All of lore.kernel.org
 help / color / mirror / Atom feed
From: Joshua Watt <jpewhacker@gmail.com>
To: bitbake-devel@lists.openembedded.org
Cc: Joshua Watt <JPEWhacker@gmail.com>
Subject: [bitbake-devel][PATCH 2/5] hashserv: Add unihash-exists API
Date: Sun, 18 Feb 2024 13:07:40 -0700	[thread overview]
Message-ID: <20240218200743.2982923-3-JPEWhacker@gmail.com> (raw)
In-Reply-To: <20240218200743.2982923-1-JPEWhacker@gmail.com>

Adds API to check if the server is aware of the existence of a given
unihash.

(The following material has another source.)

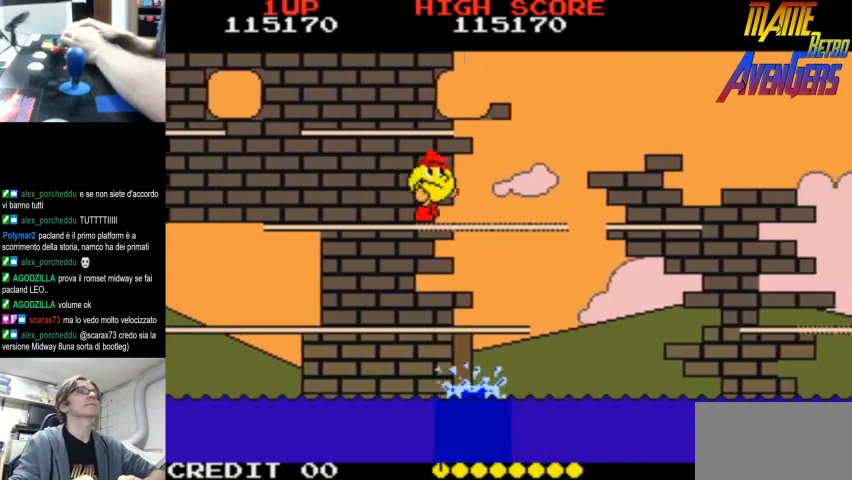
{"buttons": [], "left_stick": "center", "events": [[33, "L2", "up"], [67, "L2", "down"], [133, "CIRCLE", "down"], [133, "L2", "up"], [200, "L2", "down"], [267, "CIRCLE", "up"], [267, "L2", "up"], [333, "L2", "down"], [367, "L2", "up"], [433, "L2", "down"], [500, "L2", "up"]]}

This can be used as an optimization for sstate where a client
can query the hash equivalence server to check if a unihash exists
before querying the sstate cache. If the hash server isn't aware of the
existence of a unihash, then there is very likely not a matching sstate
object, so this should be able to significantly cut down on the number
of negative hits on the sstate cache.

Signed-off-by: Joshua Watt <JPEWhacker@gmail.com>
---
 bitbake/bin/bitbake-hashclient     | 13 +++++++
 bitbake/lib/hashserv/client.py     | 44 ++++++++++++++++-----
 bitbake/lib/hashserv/server.py     | 61 +++++++++++++++++++-----------
 bitbake/lib/hashserv/sqlalchemy.py | 11 ++++++
 bitbake/lib/hashserv/sqlite.py     | 16 ++++++++
 bitbake/lib/hashserv/tests.py      | 39 +++++++++++++++++++
 6 files changed, 151 insertions(+), 33 deletions(-)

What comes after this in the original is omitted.